This current one has been extended twice, 9 months down now.

It does take more responsibility, you have to do your own billing, your
timesheet, and be 'more' presentable.

But all that is cheap compared to the price of working longer hours and not
getting paid. At least if I work 10 hour day, I bill 10 hours. Also I get to
claim so much more at tax time.

PS: to be a successful contractor, you should be good at what you do. As in
'Good' directly linked to your hourly rate requirement.

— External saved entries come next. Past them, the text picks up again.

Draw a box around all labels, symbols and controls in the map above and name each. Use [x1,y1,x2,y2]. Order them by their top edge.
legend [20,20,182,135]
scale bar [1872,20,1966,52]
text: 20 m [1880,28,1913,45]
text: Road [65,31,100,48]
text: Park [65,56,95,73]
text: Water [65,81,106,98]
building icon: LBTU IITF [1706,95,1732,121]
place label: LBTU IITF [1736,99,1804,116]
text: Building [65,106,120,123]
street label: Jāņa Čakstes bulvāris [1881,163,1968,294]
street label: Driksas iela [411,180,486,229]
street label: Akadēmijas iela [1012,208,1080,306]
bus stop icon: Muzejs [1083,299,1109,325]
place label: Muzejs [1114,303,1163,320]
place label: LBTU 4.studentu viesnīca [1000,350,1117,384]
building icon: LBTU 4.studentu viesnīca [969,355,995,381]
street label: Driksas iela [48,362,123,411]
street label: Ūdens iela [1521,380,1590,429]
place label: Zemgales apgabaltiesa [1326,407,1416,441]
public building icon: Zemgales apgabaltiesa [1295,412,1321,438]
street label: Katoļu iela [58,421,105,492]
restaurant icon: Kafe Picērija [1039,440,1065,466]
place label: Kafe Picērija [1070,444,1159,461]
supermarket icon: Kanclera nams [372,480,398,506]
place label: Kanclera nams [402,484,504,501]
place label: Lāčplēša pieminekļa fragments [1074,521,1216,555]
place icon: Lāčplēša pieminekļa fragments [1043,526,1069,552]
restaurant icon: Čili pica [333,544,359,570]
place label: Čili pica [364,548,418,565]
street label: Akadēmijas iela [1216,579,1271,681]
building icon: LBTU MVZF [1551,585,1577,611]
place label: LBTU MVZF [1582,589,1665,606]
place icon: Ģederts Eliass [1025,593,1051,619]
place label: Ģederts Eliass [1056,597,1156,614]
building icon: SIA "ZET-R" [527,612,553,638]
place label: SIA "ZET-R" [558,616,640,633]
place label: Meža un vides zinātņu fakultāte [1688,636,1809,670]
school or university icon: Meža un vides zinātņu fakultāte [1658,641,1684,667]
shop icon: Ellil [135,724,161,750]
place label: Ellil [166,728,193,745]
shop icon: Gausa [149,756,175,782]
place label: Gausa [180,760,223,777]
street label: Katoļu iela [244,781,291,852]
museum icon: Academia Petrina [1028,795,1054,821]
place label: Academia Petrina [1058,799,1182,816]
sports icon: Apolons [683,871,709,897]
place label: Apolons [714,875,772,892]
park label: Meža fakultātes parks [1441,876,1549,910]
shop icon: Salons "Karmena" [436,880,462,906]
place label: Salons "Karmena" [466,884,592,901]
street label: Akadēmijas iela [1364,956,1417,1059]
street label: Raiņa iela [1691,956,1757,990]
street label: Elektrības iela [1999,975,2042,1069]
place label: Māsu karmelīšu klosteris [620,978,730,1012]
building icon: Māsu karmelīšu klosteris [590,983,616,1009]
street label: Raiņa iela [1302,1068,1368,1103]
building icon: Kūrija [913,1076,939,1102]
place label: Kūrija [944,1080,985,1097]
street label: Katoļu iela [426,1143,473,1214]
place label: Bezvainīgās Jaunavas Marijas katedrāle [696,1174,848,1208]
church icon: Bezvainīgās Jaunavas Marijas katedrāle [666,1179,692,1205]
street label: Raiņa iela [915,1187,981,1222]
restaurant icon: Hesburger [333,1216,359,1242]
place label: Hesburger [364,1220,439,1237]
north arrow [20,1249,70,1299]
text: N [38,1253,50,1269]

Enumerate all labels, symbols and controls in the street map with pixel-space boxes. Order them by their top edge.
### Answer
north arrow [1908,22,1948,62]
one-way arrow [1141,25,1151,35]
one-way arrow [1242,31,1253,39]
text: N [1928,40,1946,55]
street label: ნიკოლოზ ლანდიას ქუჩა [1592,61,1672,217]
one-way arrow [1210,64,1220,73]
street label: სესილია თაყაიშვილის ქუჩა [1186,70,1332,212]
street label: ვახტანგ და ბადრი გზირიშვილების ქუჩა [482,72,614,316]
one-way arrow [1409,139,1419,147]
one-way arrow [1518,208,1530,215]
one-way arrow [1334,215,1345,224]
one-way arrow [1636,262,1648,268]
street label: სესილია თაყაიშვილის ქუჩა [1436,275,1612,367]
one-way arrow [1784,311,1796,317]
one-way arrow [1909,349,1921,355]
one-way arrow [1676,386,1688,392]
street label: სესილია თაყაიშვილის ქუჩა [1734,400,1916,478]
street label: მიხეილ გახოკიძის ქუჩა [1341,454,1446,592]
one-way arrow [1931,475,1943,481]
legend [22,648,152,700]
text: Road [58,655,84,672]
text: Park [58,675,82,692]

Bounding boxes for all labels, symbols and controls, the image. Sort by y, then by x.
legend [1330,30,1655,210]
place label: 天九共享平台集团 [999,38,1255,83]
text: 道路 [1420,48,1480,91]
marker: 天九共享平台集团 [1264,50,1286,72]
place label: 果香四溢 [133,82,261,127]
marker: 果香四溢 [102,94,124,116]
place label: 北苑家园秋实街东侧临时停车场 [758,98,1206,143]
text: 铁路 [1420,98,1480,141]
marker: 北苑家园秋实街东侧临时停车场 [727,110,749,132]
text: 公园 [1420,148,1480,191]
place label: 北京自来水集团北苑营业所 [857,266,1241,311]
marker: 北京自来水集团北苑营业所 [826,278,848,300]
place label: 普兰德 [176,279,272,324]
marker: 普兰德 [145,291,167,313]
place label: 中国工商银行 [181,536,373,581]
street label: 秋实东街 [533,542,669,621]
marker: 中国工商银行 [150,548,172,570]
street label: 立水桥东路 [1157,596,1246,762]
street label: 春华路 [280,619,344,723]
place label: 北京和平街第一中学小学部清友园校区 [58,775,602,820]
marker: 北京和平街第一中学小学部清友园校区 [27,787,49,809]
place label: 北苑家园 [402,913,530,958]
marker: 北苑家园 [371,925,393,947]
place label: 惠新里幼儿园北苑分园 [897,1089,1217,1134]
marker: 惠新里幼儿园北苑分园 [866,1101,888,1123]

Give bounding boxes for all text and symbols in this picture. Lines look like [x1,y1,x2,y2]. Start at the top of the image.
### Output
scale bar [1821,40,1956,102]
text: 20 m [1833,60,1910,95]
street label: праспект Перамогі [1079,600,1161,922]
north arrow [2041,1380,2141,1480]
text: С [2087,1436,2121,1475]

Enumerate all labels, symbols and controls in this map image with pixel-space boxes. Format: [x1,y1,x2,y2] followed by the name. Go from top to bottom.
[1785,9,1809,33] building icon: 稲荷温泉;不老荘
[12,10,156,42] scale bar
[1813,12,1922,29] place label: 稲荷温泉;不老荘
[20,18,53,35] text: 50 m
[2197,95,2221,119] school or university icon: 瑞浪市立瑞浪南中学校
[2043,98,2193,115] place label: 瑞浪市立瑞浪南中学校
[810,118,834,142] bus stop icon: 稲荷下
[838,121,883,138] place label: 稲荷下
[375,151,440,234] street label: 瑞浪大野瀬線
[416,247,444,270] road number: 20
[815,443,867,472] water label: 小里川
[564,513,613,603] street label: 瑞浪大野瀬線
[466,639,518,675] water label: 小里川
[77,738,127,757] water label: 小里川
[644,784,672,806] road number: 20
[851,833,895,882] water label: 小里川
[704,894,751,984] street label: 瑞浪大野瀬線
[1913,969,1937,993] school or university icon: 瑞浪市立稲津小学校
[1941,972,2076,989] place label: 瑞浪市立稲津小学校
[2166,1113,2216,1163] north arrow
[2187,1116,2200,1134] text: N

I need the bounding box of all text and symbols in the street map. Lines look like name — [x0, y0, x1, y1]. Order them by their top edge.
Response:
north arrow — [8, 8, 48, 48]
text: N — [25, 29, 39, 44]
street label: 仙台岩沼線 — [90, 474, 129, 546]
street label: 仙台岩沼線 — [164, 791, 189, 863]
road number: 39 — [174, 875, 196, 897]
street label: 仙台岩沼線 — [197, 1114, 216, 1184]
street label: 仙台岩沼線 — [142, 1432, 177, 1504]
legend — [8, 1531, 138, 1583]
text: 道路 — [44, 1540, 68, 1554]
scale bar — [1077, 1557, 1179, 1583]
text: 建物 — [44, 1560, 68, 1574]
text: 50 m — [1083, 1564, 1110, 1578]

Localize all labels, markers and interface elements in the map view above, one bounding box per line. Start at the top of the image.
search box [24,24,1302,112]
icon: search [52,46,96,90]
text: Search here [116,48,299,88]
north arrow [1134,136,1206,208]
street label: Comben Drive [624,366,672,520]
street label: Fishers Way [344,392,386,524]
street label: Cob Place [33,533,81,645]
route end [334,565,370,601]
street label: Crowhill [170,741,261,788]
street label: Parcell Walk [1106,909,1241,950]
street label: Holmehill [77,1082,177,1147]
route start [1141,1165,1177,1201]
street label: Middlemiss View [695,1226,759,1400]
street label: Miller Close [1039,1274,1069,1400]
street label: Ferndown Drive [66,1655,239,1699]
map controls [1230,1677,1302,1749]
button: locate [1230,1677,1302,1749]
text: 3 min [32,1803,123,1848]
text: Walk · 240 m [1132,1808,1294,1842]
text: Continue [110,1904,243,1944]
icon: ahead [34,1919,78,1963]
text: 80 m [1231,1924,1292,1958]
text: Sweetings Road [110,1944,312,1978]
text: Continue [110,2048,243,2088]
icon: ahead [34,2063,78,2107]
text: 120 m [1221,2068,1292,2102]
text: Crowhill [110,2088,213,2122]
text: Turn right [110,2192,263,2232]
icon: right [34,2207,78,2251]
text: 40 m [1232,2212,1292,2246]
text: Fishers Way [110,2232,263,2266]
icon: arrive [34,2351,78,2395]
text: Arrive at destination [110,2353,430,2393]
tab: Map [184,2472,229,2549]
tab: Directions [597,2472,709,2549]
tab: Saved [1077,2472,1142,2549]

I should also clarify that it's not all glam. It's not for everybody. You have
to be able to make quick and good decisions, code straight from 8am to 5pm
with a half hour lunch and deliver. If you're the kind that likes to sit back
and "R&D" all afternoon, or take a day to fix a bug, it might not be for you.
You have to be productive and make every hour count for your employer and
leave the R&D for the evening at home.

All that said, I still love it.

------
eof
I took one of these offers and am glad I did. I took an hourly pay cut of like
36% assuming 40 hour weeks which is about accurate, though I generally go
slightly over.

However, I wasn't/am not a well known hot shot. I didn't graduate college
(dropped out of a comp sci program 7 years prior), and all my 'experience' was
a hand full of projects for local businesses and organizations. I was not even
close to being able to simply pick my work or expect to bill 30+ hours a week
regularly.

Now, 6 months into working full time in an understaffed department and taking
on unexpected responsibilities I feel an order of magnitude more able to
potentially sell myself or an idea to a _business_ as I had always thought in
terms of people before.

I've learned a ton, I make more money, and I don't think about work 120+days a
year. There are definite downsides too..

------
foobarbazoo
This happened to me with Apple. The pay cut was huge; I declined. End of
story.

------
GrandMasterBirt
Job security is/is not a myth. It depends on the company. However what it all
comes down to is when the money runs out, you are out. If you are a mission-
critical contractor or a mission-critical employee you have more job security
than a non-mission-critical contractor/employee. If people feel that you truly
overcharge to hell and your services are not worth it, there you go, no job
security.

What is better about employee? You have a regular paycheck. Economy is shitty?
You still get it, or get fired. Economy is booming? Still get it. Didn't make
a sale this month? Still get it. Contractor is not so consistent.